Download or read book Science Fiction A Critical Guide written by Patrick Parrinder and published by Routledge. This book was released on 2021-05-18 with total page 256 pages. Available in PDF, EPUB and Kindle. Book excerpt: This book, first published in 1979, presents a portrait of science fiction as a distinct form of serious and creative literature. Contributors are drawn from Britain, America and Europe, and range from well-known academic critics to young novelists. The essays establish the common properties of science fiction writing, and assess the history and significance of a field in which critical judgements have often been unreliable. The material ranges from the earliest imaginative journeys to the moon, to later developments of British, American and European science fiction.
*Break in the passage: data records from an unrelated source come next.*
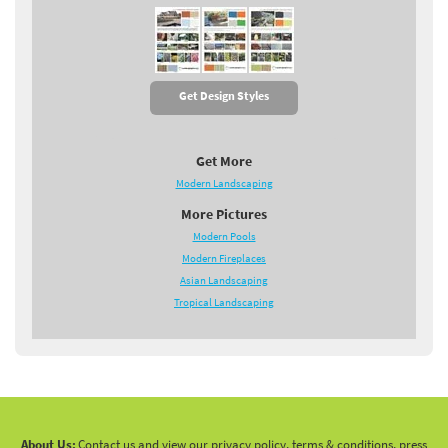
Get Design Styles
Get More
Modern Landscaping
More Pictures
Modern Pools
Modern Fireplaces
Asian Landscaping
Tropical Landscaping
About Us:
Contact us and view our privacy policy, terms & conditions, press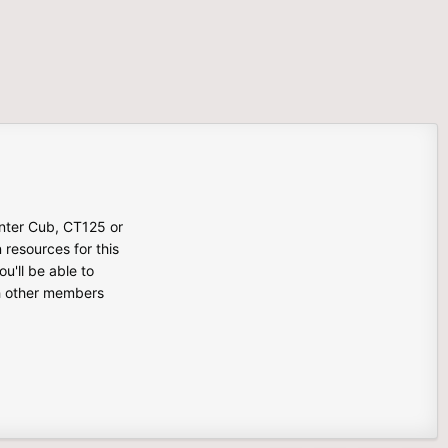
unter Cub, CT125 or
n resources for this
u'll be able to
th other members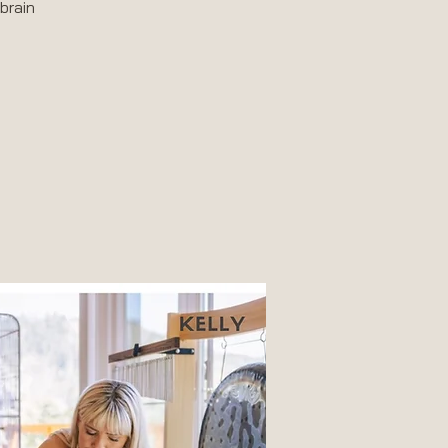
brain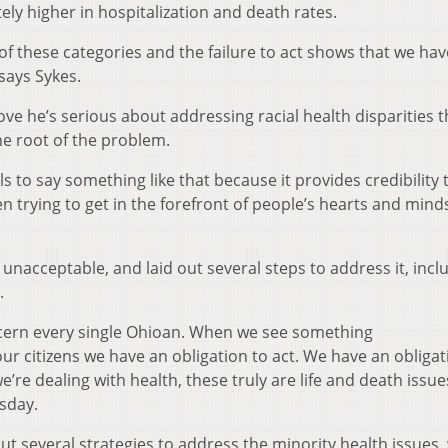
ly higher in hospitalization and death rates.
 these categories and the failure to act shows that we have
says Sykes.
ve he’s serious about addressing racial health disparities 
he root of the problem.
ls to say something like that because it provides credibility 
trying to get in the forefront of people’s hearts and minds
 unacceptable, and laid out several steps to address it, incl
.
ncern every single Ohioan. When we see something
ur citizens we have an obligation to act. We have an obligat
re dealing with health, these truly are life and death issue
sday.
ut several strategies to address the minority health issues,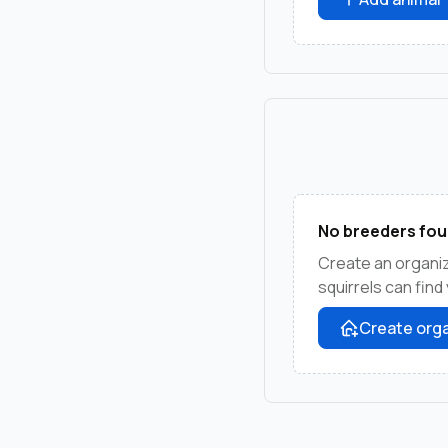
No breeders fou
Create an organi
squirrels can find
Create orga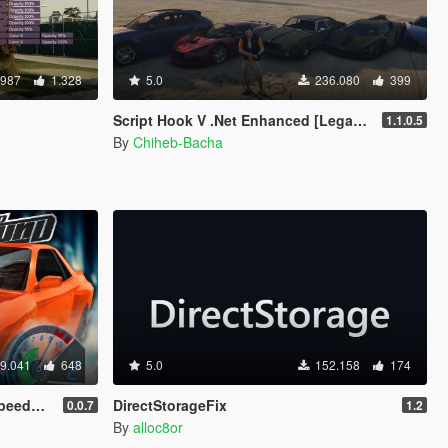
.987
1.328
5.0
236.080
399
Script Hook V .Net Enhanced [Legacy + Enhanced]
1.1.0.5
By
Chiheb-Bacha
9.041
648
5.0
152.158
174
meter
DirectStorageFix
0.0.7
1.2
By
alloc8or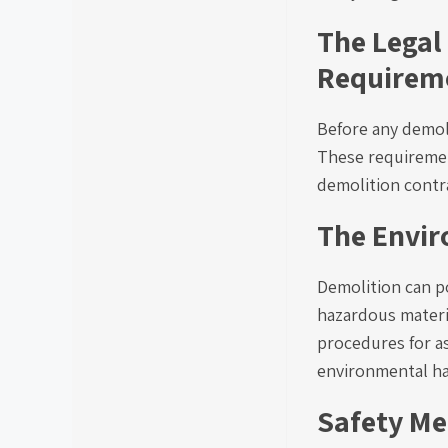
The Legal
Requirem
Before any demol
These requirement
demolition contr
The Envir
Demolition can po
hazardous materia
procedures for a
environmental h
Safety Me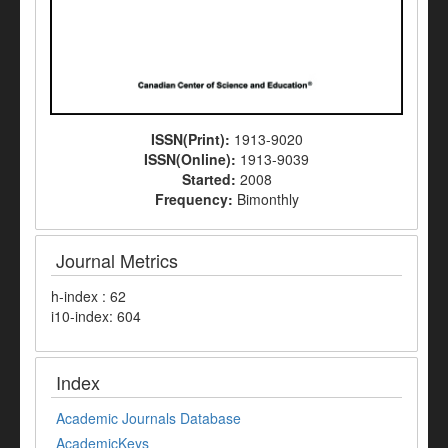
ISSN(Print):
1913-9020
ISSN(Online):
1913-9039
Started:
2008
Frequency:
Bimonthly
Journal Metrics
h-index : 62
i10-index: 604
Index
Academic Journals Database
AcademicKeys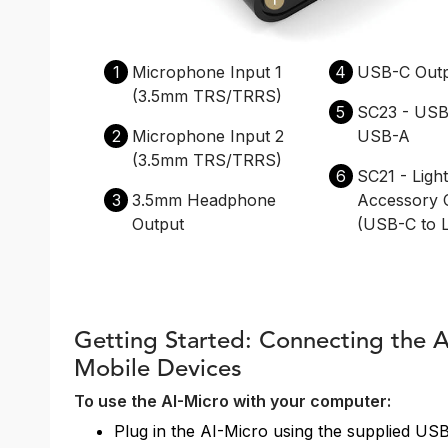
1
Microphone Input 1
4
USB-C Out
(3.5mm TRS/TRRS)
5
SC23 - USB
2
Microphone Input 2
USB-A
(3.5mm TRS/TRRS)
6
SC21 - Ligh
3
3.5mm Headphone
Accessory 
Output
(USB-C to L
Getting Started: Connecting the 
Mobile Devices
To use the AI-Micro with your computer:
Plug in the AI-Micro using the supplied US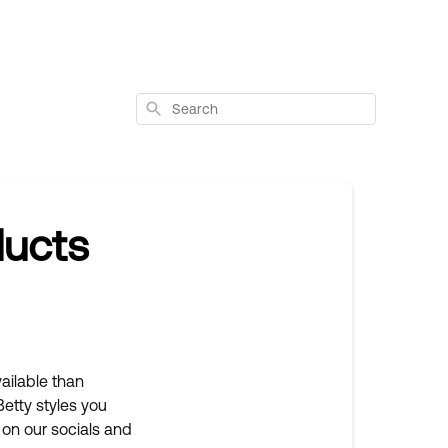
Search
ducts
vailable than
etty styles you
 on our socials and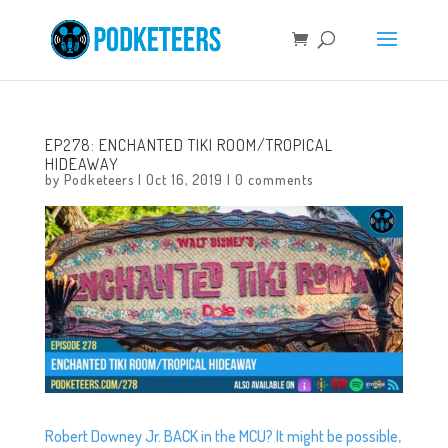
EP278: ENCHANTED TIKI ROOM/TROPICAL
HIDEAWAY
by
Podketeers
|
Oct 16, 2019
|
0 comments
Robert Downey Jr. BACK in the MCU? It might be possible,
Download or read book Encyclopedia of the Essay written by Tracy Chevalier and published by Routledge. This book was released on 2012-10-12 with total page 1032 pages. Available in PDF, EPUB and Kindle. Book excerpt: This groundbreaking new source of international scope defines the essay as nonfictional prose texts of between one and 50 pages in length. The more than 500 entries by 275 contributors include entries on nationalities, various categories of essays such as generic (such as sermons, aphorisms), individual major works, notable writers, and periodicals that created a market for essays, and particularly famous or significant essays. The preface details the historical development of the essay, and the alphabetically arranged entries usually include biographical sketch, nationality, era, selected writings list, additional readings, and anthologies
Download or read book The Rise and Fall of Latin Humanism in Early Modern Russia written by Max J. Okenfuss and published by BRILL. This book was released on 1995-08-01 with total page 295 pages. Available in PDF, EPUB and Kindle. Book excerpt: The Rise and Fall of Latin Humanismus in Early Modern Russia argues that, between 1650 and 1789, Russia flirted with Western Europe's Latin Humanism. However, all levels of society, especially the nobility, consistently rejected the pagan authors of Latinate culture, propagated by Ukrainian clergy. An examination of the printing industry, Latin teaching, and private libraries in Russia, and excursions into the thought of Russia's “enlighteners” demonstrate that Latin authors had little impact on Russia, especially the nobility, traditionally regarded as the advocate of Western educational and cultural values. The book contributes to our understanding of the reforms of Peter the Great, of Catherine's “enlightened” reputation, of the origins of the intelligentsia, and of the cultural ties between Russians and the peoples they annexed in early modern times.